• Задание 1
Перепишите отрывок текста о театре, начиная со слов «Если вы сейчас» и заканчивая словами «которой говорил Станиславский.», и замените в нем «Станиславский» на «Мейерхольд».
• Задание 2
Перечислите все названия произведений, которые в тексте о театре взяты в кавычки.

Темой нашего спектакля было, например, творчество Микеланджело Буонарроти. Или мы ставили стихотворную пьесу Пабло Неруды «Звезда и Смерть Хоакина Мурьеты». У нас был спектакль по Блоку «Вьюга», где в основу первой части легла пьеса «Балаганчик», второй – поэма «Двенадцать». Играли без единого слова. Но мы не заменяли слово движением. Мы соотносились друг с другом через движение. И все было понятно.
Если вы сейчас провернете перед глазами свою собственную жизнь, то убедитесь в том, что первая реакция на самые драматические моменты – тишина. Кричать мы начинаем потом. И вот этот бесценный кусочек между эмоцией и каким-то дальнейшим действием всегда происходит в тишине. Это и есть зона молчания, о которой говорил Станиславский.

• Фрагменты данных
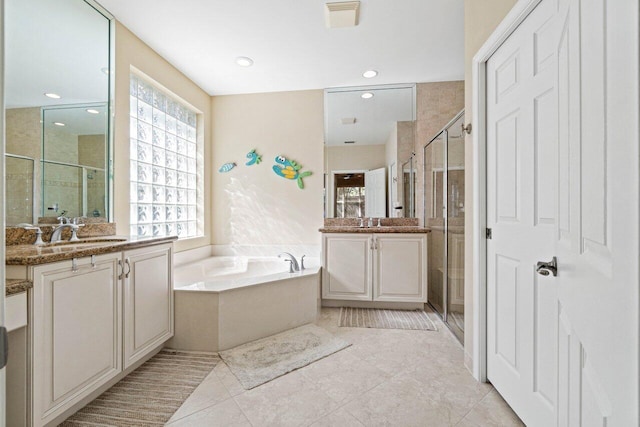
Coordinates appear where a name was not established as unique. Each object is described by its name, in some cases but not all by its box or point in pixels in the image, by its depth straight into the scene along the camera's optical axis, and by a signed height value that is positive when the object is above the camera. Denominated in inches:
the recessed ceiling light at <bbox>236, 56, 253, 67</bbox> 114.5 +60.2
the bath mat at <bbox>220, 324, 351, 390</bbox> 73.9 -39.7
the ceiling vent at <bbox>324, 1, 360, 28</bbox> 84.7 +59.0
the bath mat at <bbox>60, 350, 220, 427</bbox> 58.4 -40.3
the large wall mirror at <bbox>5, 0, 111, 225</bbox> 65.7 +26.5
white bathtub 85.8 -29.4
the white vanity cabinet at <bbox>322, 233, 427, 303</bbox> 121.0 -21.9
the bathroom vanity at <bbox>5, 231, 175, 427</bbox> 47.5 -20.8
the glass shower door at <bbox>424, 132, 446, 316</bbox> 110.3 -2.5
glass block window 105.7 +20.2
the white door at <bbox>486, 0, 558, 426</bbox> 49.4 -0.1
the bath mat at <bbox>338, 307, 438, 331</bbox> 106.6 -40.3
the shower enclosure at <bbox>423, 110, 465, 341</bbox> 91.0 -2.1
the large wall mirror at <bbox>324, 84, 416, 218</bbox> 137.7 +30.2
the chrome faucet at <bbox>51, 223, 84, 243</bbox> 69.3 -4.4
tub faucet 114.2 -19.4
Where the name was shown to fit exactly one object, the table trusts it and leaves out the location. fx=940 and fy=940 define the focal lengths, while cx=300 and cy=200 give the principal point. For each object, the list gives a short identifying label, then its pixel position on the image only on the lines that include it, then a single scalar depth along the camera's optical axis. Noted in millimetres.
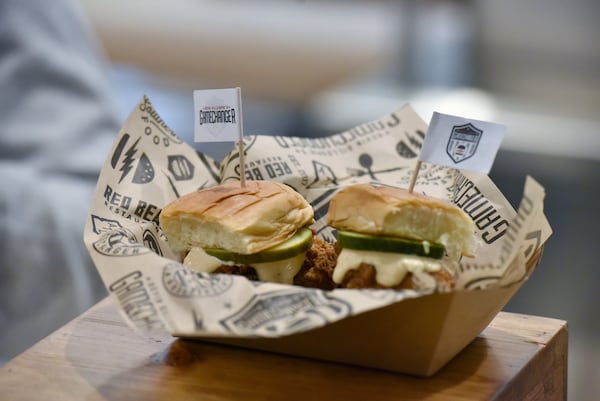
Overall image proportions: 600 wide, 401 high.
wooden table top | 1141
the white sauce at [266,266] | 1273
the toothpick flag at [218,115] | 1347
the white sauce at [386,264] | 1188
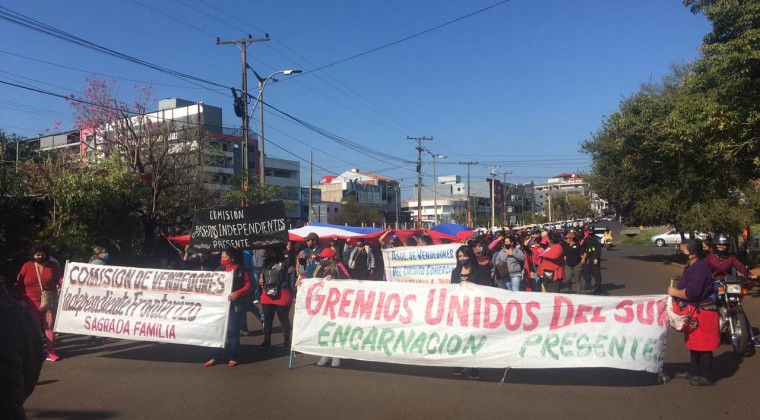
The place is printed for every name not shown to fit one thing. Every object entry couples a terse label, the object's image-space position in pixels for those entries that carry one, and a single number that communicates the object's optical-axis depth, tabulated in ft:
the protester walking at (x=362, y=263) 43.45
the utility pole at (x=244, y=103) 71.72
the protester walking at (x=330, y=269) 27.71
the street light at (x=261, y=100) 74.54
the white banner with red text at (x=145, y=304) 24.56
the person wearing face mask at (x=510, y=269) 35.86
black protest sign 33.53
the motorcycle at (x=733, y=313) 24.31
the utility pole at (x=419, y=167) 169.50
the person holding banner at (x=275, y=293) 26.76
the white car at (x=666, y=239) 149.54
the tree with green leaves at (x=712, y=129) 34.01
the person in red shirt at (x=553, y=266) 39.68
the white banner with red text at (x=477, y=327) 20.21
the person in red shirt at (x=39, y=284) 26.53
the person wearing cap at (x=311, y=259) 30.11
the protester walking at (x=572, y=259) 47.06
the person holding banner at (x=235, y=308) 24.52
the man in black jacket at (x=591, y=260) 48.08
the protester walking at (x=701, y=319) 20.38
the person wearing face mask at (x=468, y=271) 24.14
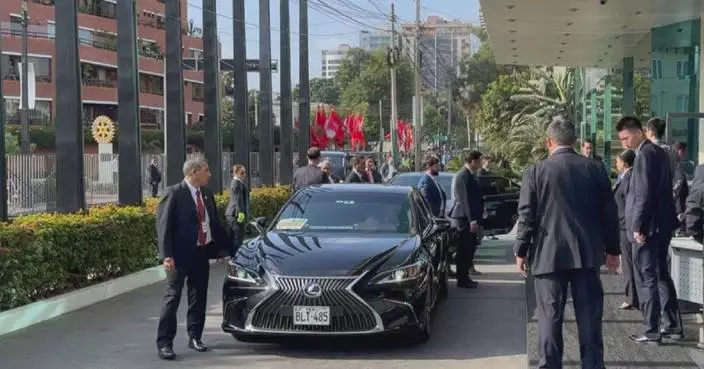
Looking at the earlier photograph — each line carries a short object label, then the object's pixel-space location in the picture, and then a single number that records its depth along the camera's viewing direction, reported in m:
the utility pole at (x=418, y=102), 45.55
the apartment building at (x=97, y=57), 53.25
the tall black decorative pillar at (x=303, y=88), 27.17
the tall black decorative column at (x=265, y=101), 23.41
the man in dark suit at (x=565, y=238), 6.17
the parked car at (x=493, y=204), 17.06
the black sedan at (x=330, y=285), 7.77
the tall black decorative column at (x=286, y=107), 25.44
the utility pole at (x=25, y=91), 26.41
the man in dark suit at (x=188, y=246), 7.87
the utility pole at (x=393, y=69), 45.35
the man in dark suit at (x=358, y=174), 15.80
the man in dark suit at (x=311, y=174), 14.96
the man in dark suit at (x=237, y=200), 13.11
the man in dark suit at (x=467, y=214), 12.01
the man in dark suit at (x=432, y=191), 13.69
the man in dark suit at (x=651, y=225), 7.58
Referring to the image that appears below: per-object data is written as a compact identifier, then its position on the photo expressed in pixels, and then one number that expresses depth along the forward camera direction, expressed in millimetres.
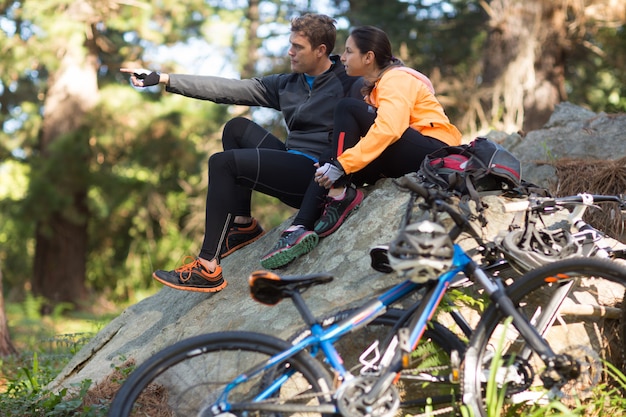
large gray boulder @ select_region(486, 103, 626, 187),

--

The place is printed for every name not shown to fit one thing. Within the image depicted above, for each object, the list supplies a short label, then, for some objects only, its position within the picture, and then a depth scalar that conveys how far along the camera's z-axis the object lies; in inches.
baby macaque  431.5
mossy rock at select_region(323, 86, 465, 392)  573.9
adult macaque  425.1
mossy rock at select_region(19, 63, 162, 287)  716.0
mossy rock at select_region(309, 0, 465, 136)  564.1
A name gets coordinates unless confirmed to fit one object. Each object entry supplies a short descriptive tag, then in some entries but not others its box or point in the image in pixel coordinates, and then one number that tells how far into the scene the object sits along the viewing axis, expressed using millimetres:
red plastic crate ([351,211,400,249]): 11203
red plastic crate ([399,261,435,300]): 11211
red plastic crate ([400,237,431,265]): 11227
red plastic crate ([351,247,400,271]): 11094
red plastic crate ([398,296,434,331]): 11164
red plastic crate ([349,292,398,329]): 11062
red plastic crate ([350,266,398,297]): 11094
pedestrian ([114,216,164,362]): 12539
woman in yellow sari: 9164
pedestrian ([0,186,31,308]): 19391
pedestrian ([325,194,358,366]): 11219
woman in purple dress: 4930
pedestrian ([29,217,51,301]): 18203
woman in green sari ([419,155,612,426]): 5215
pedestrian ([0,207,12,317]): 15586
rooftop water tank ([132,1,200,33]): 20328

---

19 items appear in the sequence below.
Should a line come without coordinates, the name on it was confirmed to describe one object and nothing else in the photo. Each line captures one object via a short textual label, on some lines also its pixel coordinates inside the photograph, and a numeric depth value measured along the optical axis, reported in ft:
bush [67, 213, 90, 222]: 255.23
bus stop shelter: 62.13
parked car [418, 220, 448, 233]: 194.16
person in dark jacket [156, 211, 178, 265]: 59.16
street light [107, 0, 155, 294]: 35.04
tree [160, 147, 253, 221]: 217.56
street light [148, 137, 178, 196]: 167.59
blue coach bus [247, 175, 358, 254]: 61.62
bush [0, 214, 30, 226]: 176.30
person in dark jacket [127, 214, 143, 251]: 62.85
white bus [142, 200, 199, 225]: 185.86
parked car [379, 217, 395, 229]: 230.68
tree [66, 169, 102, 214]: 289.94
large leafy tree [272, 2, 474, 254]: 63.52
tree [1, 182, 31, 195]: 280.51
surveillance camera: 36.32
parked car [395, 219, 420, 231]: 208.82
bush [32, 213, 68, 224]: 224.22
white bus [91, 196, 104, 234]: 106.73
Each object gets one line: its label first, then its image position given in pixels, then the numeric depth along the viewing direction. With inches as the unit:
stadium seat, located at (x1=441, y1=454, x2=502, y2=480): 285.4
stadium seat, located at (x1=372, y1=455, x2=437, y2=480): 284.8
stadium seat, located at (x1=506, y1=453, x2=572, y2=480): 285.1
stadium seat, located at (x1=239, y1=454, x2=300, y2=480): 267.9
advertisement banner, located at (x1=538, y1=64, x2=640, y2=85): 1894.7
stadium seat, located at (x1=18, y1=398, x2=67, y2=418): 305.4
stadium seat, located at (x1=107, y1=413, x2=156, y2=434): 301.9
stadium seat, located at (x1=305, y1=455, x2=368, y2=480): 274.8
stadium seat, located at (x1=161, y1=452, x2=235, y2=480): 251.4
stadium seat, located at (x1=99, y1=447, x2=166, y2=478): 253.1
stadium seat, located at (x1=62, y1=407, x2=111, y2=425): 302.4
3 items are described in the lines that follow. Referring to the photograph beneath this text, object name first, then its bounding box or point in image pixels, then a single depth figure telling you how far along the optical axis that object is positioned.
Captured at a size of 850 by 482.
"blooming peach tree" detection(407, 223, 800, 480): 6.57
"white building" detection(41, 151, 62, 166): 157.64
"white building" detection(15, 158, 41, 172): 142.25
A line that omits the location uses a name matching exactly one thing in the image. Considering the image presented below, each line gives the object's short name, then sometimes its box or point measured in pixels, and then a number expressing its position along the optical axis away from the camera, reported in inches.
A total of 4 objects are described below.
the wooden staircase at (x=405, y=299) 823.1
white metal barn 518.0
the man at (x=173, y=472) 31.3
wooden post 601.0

• Ответ 1
Если вы сейчас провернете перед глазами свою собственную жизнь, то убедитесь в том, что первая реакция на самые драматические моменты – тишина. Кричать мы начинаем потом. И вот этот бесценный кусочек между эмоцией и каким-то дальнейшим действием всегда происходит в тишине. Это и есть зона молчания, о которой говорил Мейерхольд.

• Ответ 2
«Звезда и Смерть Хоакина Мурьеты»
«Вьюга»
«Балаганчик»
«Двенадцать»